In the summer of 2012, I collaborated with faculty members and students from the U-M Digital Fabrication Lab to built a room-sized landmark for the school’s largest research center–North Campus Research Complex (NCRC), a 28-building, 174-acre campus. “Collaboration” is the theme for our design, as the goal of NCRC is to encourage experts from different disciplines to cooperate together and to bring up new ideas.
How to transform the value “collaboration” into a concrete representation?
Inspried by Rafael Lozano-Hemmer’s work, I proposed to make the installation as a flexible digital playground for people in NCRC, rather than as a statue that cannot be changed once built and deployed. Researchers at NCRC would be able to easily plug in an USB cable to the installation and reprogram a series of ambient light rods, motion sensors and microphones through Arduino programming language. Therefore, the installation becomes a place where different people could contribute their ideas together, embodyng the collaboration goal of the research center.
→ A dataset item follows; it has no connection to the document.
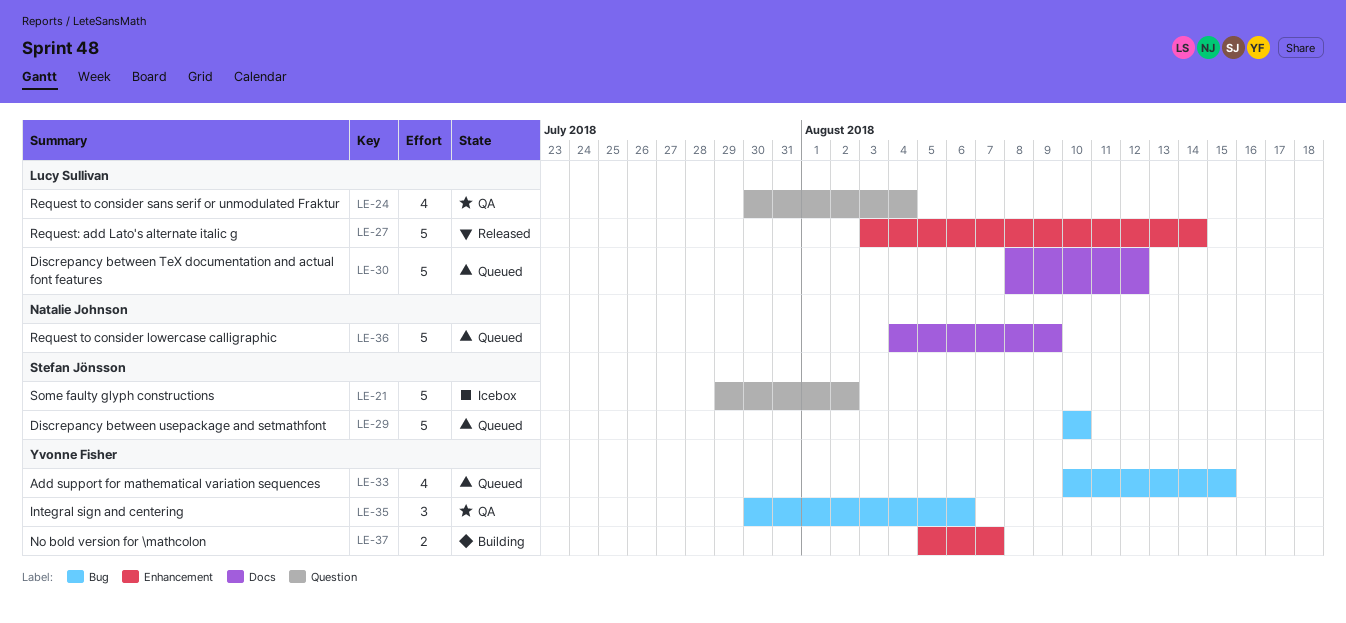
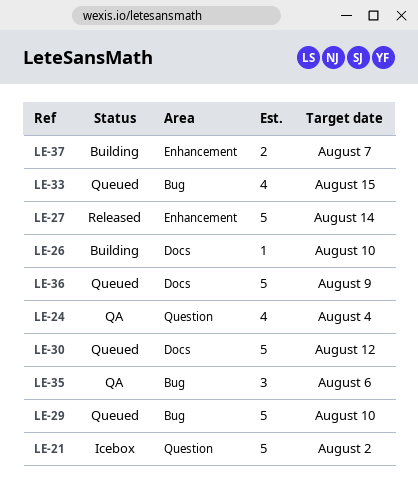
LE-26: none -> present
Currently the installation is already in place and I had completed several demo applications for it. HighWire will be a permanent artwork installation at NCRC. Upon constructing the installation, I explained the digital playground idea to many visitors, they were all excited about being able to create applications for the installation, and had started to imagine how they could interact with the installation. I believe empowering people to express and share their ideas is the key to facilitate collaboration.